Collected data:
------

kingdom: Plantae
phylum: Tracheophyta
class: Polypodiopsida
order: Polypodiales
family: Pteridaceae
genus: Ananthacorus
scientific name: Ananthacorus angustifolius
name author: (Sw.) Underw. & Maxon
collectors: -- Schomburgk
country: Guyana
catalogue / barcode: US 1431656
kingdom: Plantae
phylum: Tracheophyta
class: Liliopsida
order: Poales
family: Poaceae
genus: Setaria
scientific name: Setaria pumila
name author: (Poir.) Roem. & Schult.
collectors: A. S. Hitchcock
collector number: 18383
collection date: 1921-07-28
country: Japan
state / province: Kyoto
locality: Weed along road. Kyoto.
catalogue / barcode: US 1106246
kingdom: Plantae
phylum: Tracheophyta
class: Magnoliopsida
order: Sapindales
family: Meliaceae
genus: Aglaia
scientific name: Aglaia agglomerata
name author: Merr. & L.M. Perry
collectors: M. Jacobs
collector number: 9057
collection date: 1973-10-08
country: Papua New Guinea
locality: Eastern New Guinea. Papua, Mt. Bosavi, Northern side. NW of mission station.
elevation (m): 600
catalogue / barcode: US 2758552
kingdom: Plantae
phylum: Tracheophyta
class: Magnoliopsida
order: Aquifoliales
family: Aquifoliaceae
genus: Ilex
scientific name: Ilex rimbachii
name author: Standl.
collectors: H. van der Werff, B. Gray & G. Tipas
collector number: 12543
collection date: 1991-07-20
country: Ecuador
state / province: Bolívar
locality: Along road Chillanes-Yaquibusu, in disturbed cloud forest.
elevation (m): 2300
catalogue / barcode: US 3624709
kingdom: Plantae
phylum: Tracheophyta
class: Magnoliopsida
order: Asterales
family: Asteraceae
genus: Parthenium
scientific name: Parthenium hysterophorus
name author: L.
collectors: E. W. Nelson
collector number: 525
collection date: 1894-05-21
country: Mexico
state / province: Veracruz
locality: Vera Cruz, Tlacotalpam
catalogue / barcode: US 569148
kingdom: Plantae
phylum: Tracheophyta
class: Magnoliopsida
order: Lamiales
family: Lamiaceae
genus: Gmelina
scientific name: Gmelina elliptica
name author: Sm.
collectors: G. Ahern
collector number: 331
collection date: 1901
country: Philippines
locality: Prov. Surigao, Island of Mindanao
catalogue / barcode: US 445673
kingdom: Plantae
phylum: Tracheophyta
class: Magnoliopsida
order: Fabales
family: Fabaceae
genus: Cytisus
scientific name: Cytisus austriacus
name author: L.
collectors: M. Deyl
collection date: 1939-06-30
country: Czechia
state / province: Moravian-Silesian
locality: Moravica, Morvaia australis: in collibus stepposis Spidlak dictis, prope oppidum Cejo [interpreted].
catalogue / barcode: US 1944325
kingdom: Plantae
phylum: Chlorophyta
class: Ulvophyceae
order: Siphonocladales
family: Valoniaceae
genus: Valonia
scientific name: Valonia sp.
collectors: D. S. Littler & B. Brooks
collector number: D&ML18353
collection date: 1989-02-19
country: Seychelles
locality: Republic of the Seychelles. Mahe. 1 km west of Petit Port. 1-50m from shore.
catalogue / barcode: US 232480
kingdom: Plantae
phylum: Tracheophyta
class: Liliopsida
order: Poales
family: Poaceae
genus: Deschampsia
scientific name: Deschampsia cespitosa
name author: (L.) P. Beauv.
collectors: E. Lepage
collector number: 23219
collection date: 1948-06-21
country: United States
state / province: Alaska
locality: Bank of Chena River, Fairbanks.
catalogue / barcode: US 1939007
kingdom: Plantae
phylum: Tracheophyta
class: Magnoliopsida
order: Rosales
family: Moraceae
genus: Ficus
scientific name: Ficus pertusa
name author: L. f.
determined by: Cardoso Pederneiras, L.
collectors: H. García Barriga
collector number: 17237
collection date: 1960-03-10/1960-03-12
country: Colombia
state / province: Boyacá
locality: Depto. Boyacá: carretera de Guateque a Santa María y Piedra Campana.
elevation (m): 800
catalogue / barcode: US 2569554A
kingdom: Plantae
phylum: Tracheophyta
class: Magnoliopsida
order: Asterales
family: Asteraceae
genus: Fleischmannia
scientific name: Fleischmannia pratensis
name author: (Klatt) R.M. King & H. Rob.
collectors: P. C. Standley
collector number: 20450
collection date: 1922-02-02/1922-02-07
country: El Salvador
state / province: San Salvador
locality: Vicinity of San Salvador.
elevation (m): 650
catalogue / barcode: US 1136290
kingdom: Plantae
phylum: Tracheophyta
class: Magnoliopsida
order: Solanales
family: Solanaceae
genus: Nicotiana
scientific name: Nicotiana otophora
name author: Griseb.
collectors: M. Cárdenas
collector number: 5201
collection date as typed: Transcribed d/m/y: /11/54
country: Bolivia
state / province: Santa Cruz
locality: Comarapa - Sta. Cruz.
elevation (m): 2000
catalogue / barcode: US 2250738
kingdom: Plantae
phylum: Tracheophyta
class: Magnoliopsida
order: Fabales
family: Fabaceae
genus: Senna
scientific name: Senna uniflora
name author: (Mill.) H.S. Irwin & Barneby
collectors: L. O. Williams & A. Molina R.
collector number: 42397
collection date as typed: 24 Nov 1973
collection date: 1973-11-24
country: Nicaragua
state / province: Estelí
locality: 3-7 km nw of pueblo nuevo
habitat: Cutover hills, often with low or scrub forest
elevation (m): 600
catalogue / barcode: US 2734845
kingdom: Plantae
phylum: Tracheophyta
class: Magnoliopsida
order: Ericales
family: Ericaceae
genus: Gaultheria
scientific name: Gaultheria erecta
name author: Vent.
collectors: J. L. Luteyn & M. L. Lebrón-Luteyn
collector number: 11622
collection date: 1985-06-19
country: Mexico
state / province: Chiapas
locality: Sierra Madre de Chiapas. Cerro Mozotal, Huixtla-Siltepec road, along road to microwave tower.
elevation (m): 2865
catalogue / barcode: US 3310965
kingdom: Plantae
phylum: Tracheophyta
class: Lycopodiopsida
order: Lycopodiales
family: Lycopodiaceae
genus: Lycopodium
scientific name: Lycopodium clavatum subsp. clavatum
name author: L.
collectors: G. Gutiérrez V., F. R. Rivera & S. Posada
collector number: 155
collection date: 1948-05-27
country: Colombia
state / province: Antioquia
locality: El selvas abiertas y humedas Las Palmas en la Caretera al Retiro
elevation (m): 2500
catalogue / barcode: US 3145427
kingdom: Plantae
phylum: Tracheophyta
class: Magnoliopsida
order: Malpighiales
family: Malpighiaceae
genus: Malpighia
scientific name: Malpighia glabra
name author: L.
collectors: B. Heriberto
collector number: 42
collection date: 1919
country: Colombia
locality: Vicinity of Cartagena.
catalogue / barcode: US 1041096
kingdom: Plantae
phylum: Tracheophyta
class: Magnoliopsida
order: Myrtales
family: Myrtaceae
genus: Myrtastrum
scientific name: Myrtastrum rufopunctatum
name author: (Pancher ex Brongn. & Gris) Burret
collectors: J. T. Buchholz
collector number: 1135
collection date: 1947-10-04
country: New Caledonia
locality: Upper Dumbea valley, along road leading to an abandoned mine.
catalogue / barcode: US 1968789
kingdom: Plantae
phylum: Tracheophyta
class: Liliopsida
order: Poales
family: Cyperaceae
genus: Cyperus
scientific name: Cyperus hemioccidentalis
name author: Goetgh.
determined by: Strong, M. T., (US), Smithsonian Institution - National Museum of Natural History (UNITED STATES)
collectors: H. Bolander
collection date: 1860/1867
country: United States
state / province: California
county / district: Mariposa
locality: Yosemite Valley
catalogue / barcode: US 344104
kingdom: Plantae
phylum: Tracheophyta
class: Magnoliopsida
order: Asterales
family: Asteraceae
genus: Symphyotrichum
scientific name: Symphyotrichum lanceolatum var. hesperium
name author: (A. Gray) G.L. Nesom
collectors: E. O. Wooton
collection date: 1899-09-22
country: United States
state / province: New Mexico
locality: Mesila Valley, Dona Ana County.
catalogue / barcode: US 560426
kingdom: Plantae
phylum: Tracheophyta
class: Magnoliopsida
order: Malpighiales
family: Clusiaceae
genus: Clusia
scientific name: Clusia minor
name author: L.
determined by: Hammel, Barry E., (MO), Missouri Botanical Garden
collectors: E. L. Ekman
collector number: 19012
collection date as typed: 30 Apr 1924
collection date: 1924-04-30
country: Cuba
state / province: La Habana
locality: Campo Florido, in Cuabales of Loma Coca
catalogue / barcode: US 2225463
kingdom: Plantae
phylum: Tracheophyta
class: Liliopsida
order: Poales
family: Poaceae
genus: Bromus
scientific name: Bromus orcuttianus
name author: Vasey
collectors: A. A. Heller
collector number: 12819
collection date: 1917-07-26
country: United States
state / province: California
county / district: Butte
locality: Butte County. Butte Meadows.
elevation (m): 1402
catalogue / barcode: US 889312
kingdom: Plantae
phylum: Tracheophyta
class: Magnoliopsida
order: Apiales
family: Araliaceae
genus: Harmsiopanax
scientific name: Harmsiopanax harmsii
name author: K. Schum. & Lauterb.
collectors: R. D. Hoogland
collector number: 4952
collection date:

------

Exercise
Return, unchanged, the lines of the material from the one holding "county / district: Butte" through the final line, both ends included.

Final answer
county / district: Butte
locality: Butte County. Butte Meadows.
elevation (m): 1402
catalogue / barcode: US 889312
kingdom: Plantae
phylum: Tracheophyta
class: Magnoliopsida
order: Apiales
family: Araliaceae
genus: Harmsiopanax
scientific name: Harmsiopanax harmsii
name author: K. Schum. & Lauterb.
collectors: R. D. Hoogland
collector number: 4952
collection date:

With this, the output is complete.